TRY IT ->
The word "bowl" may appear in some lines of the data; copy every such line.

AVAILABLE DATA ->
####

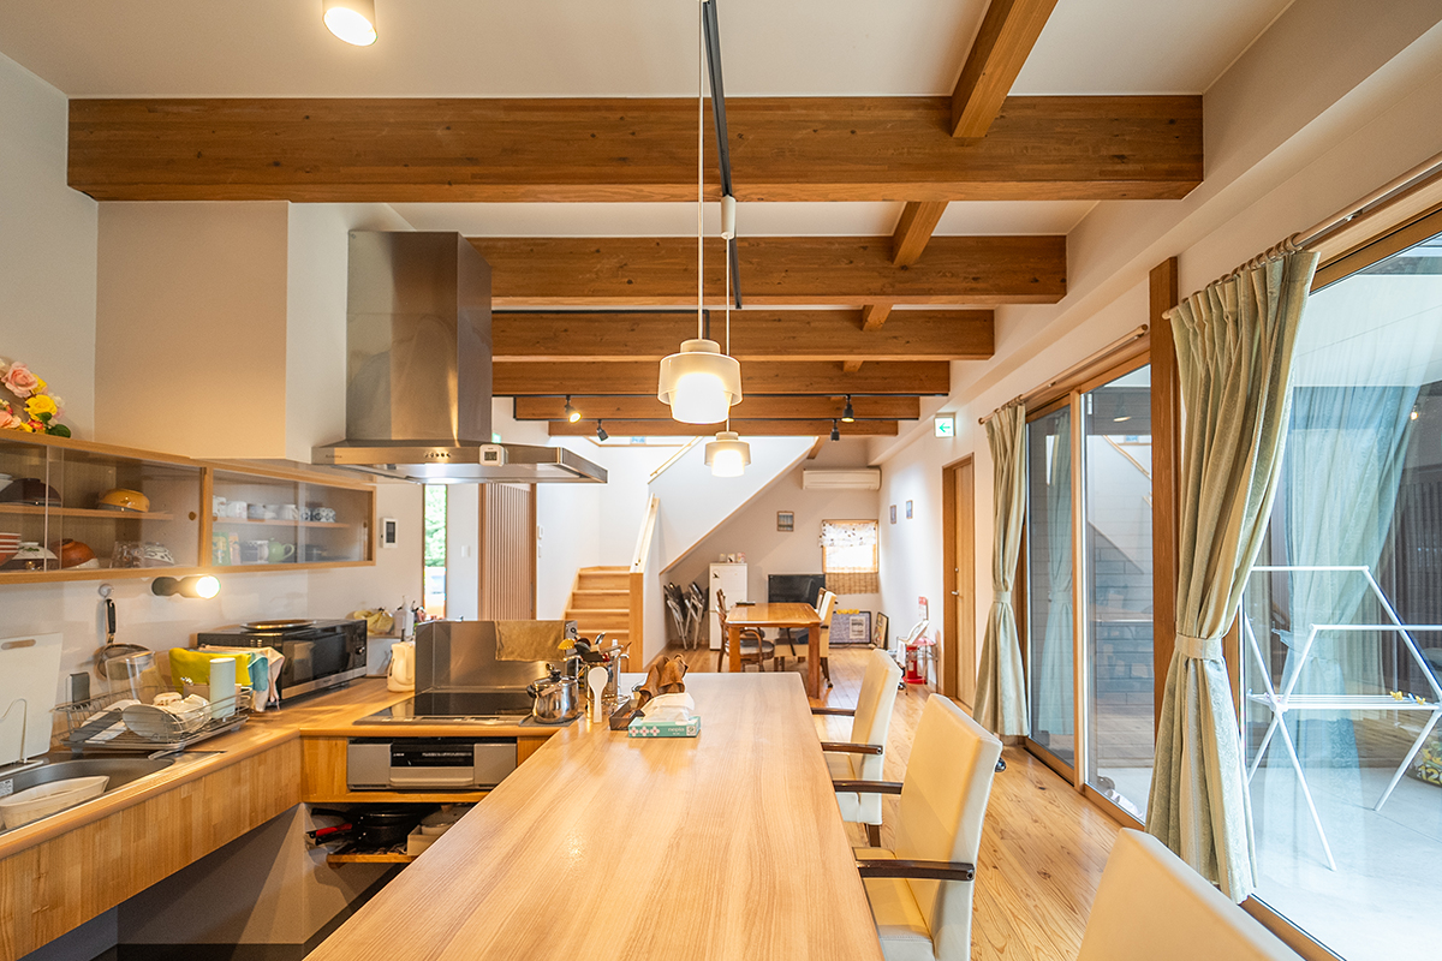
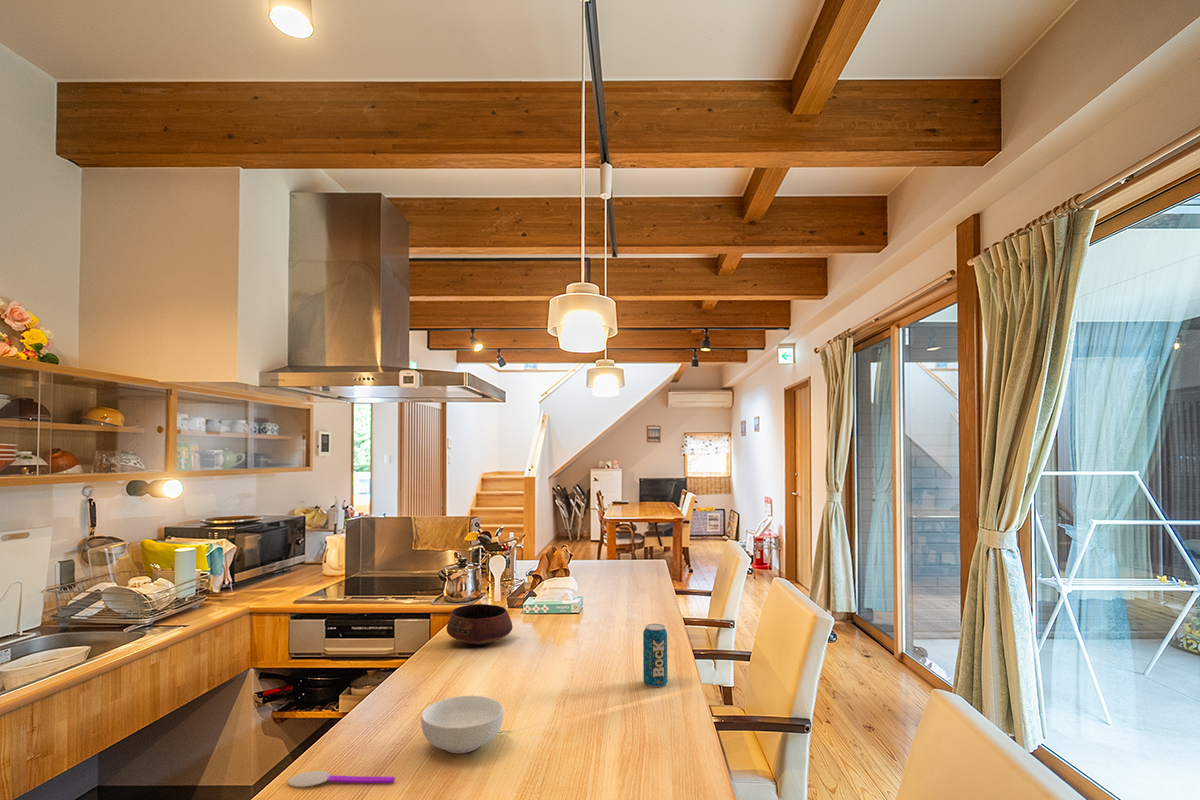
+ spoon [287,770,396,788]
+ bowl [446,603,513,646]
+ beverage can [642,623,668,688]
+ cereal bowl [420,695,504,754]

####

RESULT OF THIS EXERCISE ->
+ bowl [446,603,513,646]
+ cereal bowl [420,695,504,754]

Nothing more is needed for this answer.